Valuation of Plant & Machinery/Immovable Property
For doing annual financial reporting, it is important that all assets are valued in a proper manner. The accountant has to make a comparison between the historical cost of an assets and market value of assets in order to make proper reporting. Accordingly, the valuation of plant and machinery is very important for any enterprise. They form part of fixed assets and normally qualified registered values are employed to conduct the correct valuation of immovable property.
Plant and machinery valuation is required by every industry in order to have a clear picture regarding their turnover, securing loan options, insurance, tender etc.
Generally, the valuation of plant and machinery is required for the following purposes:
- For the purpose of Mergers & Acquisitions – both before the merger and after a merger
- Doing financial reporting as per applicable accounting standards
- Securing loans from banks and financial institutions as bankers take immovable property as collateral security, therefore, valuation of immovable property is required.
- Making an analysis of whether assets have been impaired or not
- Determining at which price assets shall be allocated at the time of business restructuring
- For sell-off of non-performing assets
- Determining distress assets
- For helping top management to make proper planning
- At the time of taking Insurance
- Initial Public Offerings
One of the problems faced by registered valuer is that data for plant and machinery are limited as compared to data for land and building. Further, there is no standard database for plant and machinery valuation as compared to land and building valuation.

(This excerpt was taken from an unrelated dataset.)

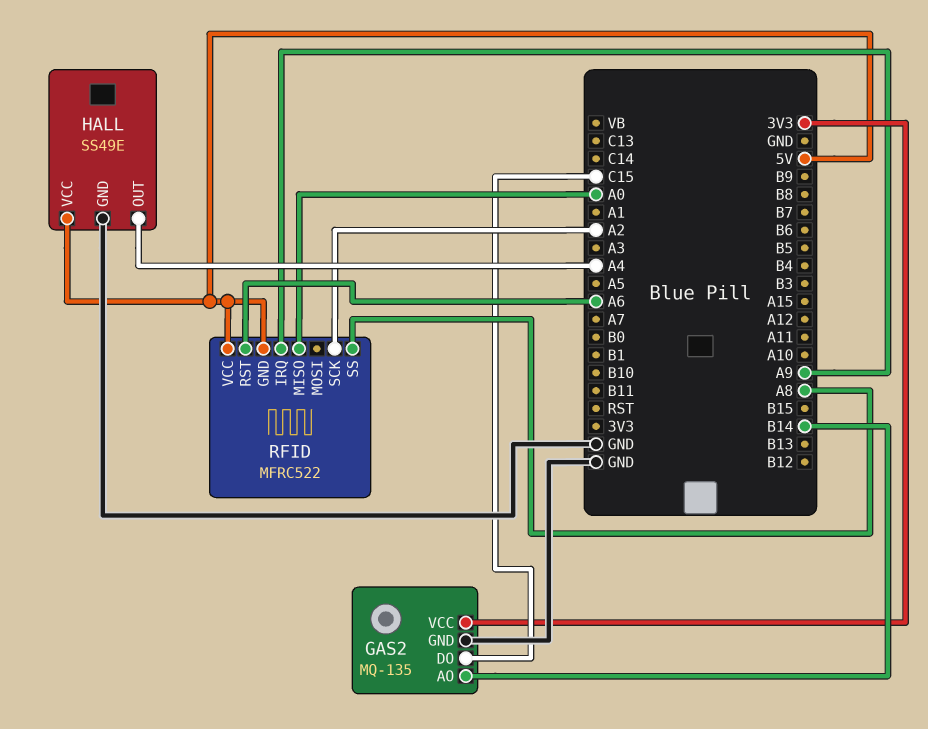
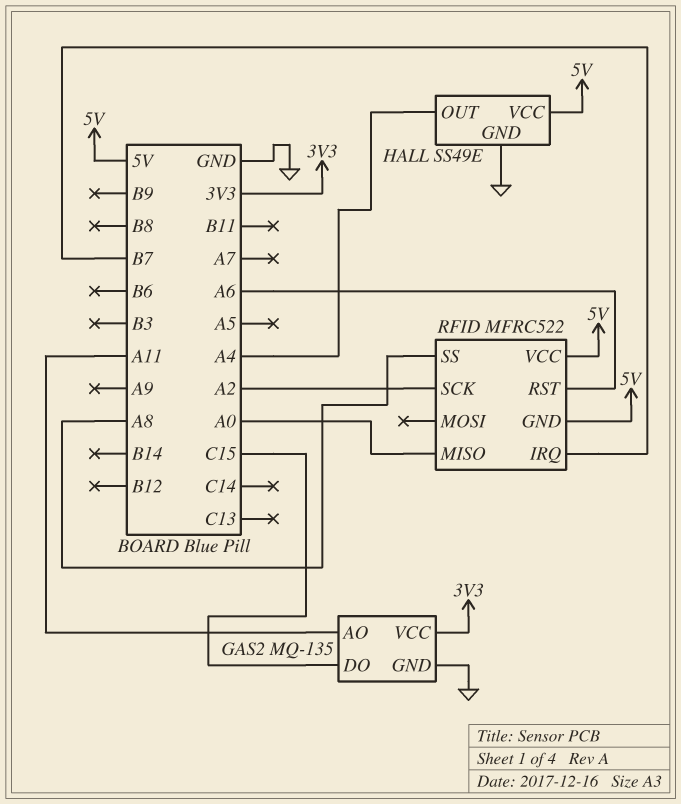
GAS2 pin AO: B14 -> A11
RFID pin IRQ: A9 -> B7

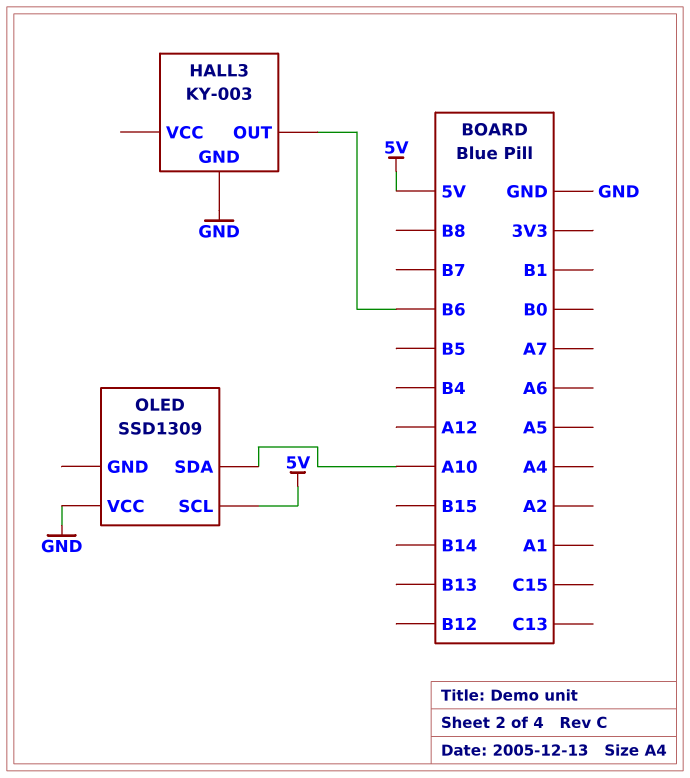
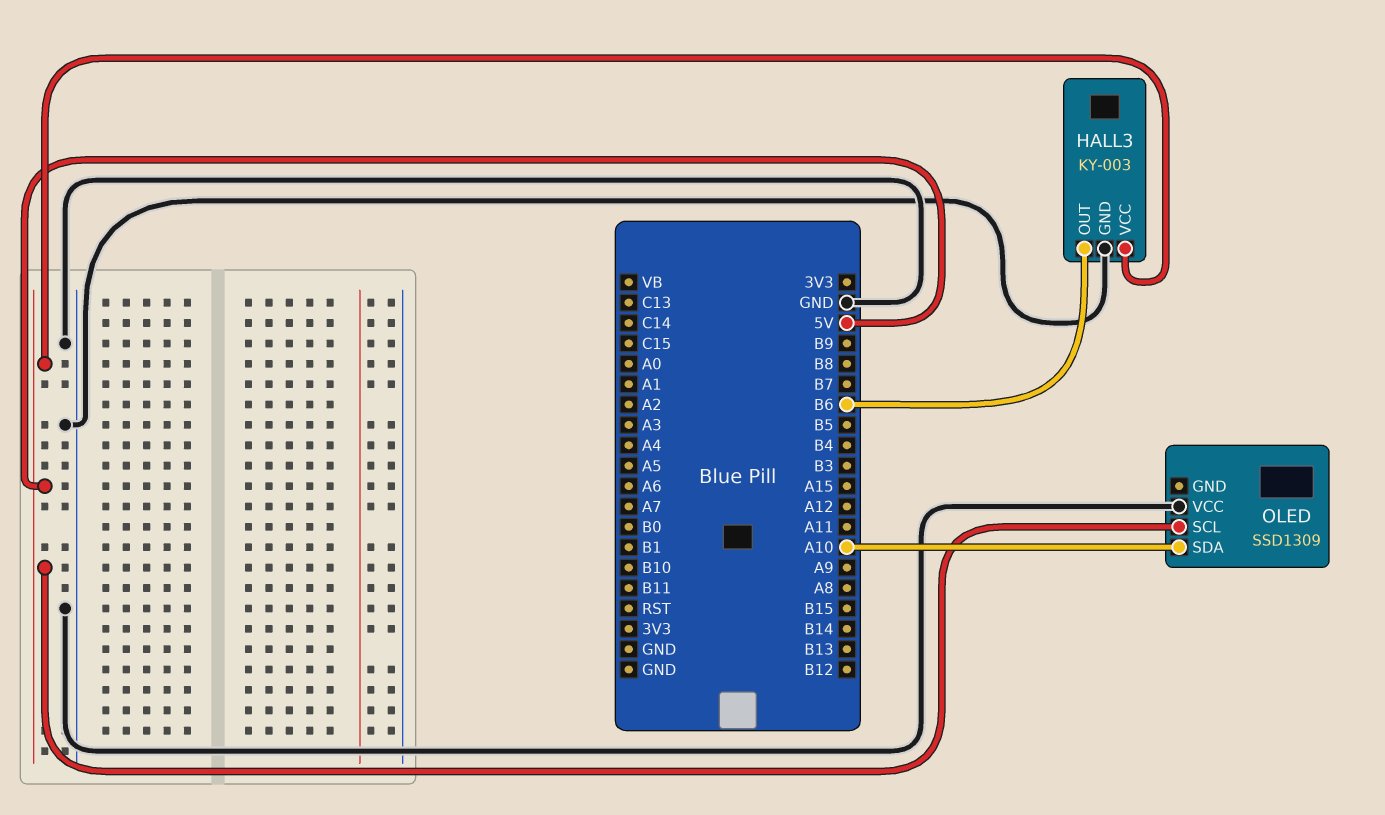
HALL3 pin VCC: none -> 5V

There are 3 internationally accepted approaches to value assets i.e market, income, and cost approach.
In this approach, direct sale comparison is made with an existing asset of the same utility. In this approach, the underlying principle is that an informed buyer would not pay more for any assets when a similar asset is available at fewer prices. This method is useful when there is an active market available for such assets.
In this method, the valuer tries to identify what is the present value of future benefits which may arise from the use of such assets or similar assets with similar risk. This is because and the informed purchaser will not pay more for an asset then an amount equal to the present worth of anticipated future benefit ( income) from similar assets. However, one drawback of this method is that it is not easy to bifurcate the potential future benefits which have aroused form use of the plant, machinery, equipment or other assets and benefits which have arisen from entire business.
In this approach, the replacement cost of assets is determined. This approach is based on a principle that value of any asset decreases due to depreciation, wear and tear, aging etc and any informed purchaser would not pay more for an asset than the cost of substitute assets with same utility or functions. The main difficulty arises under this method when there is non-availability of similar products in the market.
Valuation of plant and machinery involves 2 major steps:
Data collection– Here physical inspection of assets are done by valuer and proper identification of assets are done in terms of an item, model, year of manufacturing, a location of assets, size, capacities, function etc.
Research or desktop process– It consists of making an analysis of comparable sales of the subject assets and if required, contacting the manufacturers of plant and machinery or other equipment.